[mythtv-users] pixelation when using nfs for playback

f-myth-users at media.mit.edu f-myth-users at media.mit.edu
Sun May 15 07:03:54 UTC 2011


    > Date: Sat, 14 May 2011 19:07:50 -0400
    > From: Daniel Kristjansson <danielk at cuymedia.net>

    > On Mon, 2011-04-25 at 21:42 -0400, f-myth-users at media.mit.edu wrote:
    > > > Date: Mon, 25 Apr 2011 21:22:57 -0400
    > >     > From: Steven Adeff <adeffs.mythtv at gmail.com>
    > > 
    > >     > running Ubuntu 10.04.2 LTS, if I have my recording drives mounted by
    > >     > nfs I get pixelation on playback, especially of things currently
    > >     > recording.
    > >     > mythbackend:/media/myth/6/	/media/myth/6	nfs	user,bg,rw,rsize=32768,wsize=32768,tcp,intr,nfsvers=3,actimeo=0,async,nobootwait
    > > 
    > >     > is one of my mount options possibly causing this?
    > > 
    > > I'm suspicious of that actimeo=0; it can cause massive slowdowns in
    > > one of the four cases of which is client vs server vs whether you're
    > > pushing or pulling.  (I can forward details if anyone cares.)
    > > 
    > > Try actimeo=1 instead.  You'll be within 1 second of up-to-date,
    > > without the problems.  No idea if that's actually your problem
    > > here, but worth trying.

    > Can you post the details for the massive slowdown? An actimeo=1 adds
    > one second to the channel change time worst case, 500 ms average case,
    > as opposed to the the defaults which break LiveTV since we will
    > timeout before ever seeing data, and as opposed to actimeo=0 which
    > adds no time to the channel change time. I'm curious as to when
    > actimeo=1 might be preferred.

Sure.  Here's the comment describing it from some automation I wrote,
which couldn't tolerate the default of being up to 60 seconds out of
sync between the two filesystems.  (I write big long comments even
when I'm the only one who will ever see the code, because that way
I'll remember why I did it... :)

This describes two machines running 2.6.12-10 (Ubuntu Breezy Badger)
and using NFS v3, since that release predates Ubuntu's v4 implementation.
I have no idea if it's also true of more-modern implementations.  I can
fairly trivially test this under v3 and 11.04 (Natty), but it would take
more work to see if it's still an issue under v4.  I also didn't take the
time to rigorously confirm the guess below with wireshark or anything like
that; once I discovered how to make the problem go away, I was done.

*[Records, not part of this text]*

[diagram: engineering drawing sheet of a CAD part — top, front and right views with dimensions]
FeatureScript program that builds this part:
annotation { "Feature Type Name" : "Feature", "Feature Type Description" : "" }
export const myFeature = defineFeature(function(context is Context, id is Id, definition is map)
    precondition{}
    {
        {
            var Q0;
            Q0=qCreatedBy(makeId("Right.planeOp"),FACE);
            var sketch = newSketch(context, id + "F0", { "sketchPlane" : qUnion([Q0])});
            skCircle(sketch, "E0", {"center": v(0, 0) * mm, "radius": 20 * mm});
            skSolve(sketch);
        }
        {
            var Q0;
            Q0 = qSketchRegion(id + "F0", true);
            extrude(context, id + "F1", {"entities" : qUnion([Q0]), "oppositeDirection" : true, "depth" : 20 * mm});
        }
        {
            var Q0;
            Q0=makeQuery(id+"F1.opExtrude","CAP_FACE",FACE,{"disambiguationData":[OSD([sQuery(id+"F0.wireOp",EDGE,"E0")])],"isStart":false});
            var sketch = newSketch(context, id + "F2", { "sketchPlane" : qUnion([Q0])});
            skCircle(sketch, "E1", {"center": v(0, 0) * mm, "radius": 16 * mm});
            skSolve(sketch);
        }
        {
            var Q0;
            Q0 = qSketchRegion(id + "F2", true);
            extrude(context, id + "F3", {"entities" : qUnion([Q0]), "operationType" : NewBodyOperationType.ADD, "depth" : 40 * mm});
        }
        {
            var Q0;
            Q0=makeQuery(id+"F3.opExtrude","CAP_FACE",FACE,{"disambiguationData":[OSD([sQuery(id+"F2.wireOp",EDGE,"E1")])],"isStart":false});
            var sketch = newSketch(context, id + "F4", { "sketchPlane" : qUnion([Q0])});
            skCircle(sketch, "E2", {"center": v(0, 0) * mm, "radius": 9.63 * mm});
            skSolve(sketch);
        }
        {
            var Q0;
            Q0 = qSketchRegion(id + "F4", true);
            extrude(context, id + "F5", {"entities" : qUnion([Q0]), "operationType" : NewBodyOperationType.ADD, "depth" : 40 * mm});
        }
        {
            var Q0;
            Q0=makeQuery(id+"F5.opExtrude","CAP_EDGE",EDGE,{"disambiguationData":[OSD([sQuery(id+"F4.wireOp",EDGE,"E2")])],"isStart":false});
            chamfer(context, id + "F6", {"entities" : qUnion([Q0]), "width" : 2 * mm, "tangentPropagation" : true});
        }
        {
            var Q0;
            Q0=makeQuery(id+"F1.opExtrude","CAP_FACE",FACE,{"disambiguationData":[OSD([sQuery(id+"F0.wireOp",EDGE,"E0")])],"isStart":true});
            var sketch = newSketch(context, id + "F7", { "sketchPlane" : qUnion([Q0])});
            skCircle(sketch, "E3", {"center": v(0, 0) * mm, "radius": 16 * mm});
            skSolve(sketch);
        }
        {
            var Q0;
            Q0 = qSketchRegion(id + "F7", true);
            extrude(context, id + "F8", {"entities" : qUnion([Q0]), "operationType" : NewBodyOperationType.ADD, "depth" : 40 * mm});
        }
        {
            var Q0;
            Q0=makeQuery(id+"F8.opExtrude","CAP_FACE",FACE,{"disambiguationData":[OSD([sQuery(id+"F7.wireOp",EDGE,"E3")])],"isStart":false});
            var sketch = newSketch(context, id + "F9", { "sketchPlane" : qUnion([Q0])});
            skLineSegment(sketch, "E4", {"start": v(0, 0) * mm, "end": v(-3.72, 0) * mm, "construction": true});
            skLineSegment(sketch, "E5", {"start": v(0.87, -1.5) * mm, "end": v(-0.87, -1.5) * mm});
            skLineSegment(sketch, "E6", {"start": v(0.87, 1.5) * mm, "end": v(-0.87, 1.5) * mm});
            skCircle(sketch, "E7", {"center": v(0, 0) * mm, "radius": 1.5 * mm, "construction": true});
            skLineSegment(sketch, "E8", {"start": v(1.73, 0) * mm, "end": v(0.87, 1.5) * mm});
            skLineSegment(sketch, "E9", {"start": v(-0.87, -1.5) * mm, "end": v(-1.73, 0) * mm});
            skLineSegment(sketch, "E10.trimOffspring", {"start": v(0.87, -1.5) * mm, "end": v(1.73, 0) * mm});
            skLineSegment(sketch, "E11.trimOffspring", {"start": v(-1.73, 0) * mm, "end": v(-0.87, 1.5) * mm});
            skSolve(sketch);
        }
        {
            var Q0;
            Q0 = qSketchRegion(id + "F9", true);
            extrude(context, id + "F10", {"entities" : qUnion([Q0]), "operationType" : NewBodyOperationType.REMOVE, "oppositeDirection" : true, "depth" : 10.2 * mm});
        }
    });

The directory had a couple thousand files in it, of which many were
symlinks elsewhere; I don't know if the behavior would be so bad if
it had, say, ten files in it.  If my guess was correct, it would be
much, much better with a small directory, so try it with one that's
got a bunch of files in it.

Mount options, as reported by /proc/mounts (100 megabit network):

rw,noatime,rsize=32768,wsize=32768,tcp,soft,nfsvers=3,actimeo=1

### With either noac or actimeo=1, we're pretty much up-to-the-second,
### but you should NOT use noac.  Use actimeo=1 instead.  The reason
### is a -50x- performance hit only in the PUSH direction if noac is
### used.  E.g,. -pulling- things from the remote host to the local
### host will work fine, but -pushing- things will run at about 20
### meg/min.  It doesn't matter which way the bits are flowing, as
### long as both ends have noac, nor whether rsync or cp is being
### used, nor whether rsync is bwlimited---what matters is purely
### whether the command that's moving the bits is pushing them away to
### a remote NFS mount or pulling from a remote mount to the local
### disk.  In the push case, performance goes to hell with noac, but
### in the pull case, it seems unaffected.  Using actimeo=1 instead
### seems to work just fine and doesn't screw up our ability to notice
### updates quickly.  (My guess is that the push case causes a
### complete refresh of the entire destination directory's attributes
### every single time the file gets extended, which happens pretty
### much on every packet or bufferful thereof.  So the vast majority
### of the network traffic turns out to be NFS attribute updates
### instead of actual work.)  Note that fixing this at the NFS
### -client- side fixes this, e.g., if A has noac set for its mount
### of B, then pushing -to- B sucks.  But as soon as A's noac is
### remounted as actimeo=1 (even mid-transfer, via "mount remount -o
### actimeo=1 B:/foo /foo"), the push from A to B immediately takes
### off and continues at its more-normal ~1G/min instead of 20M/min.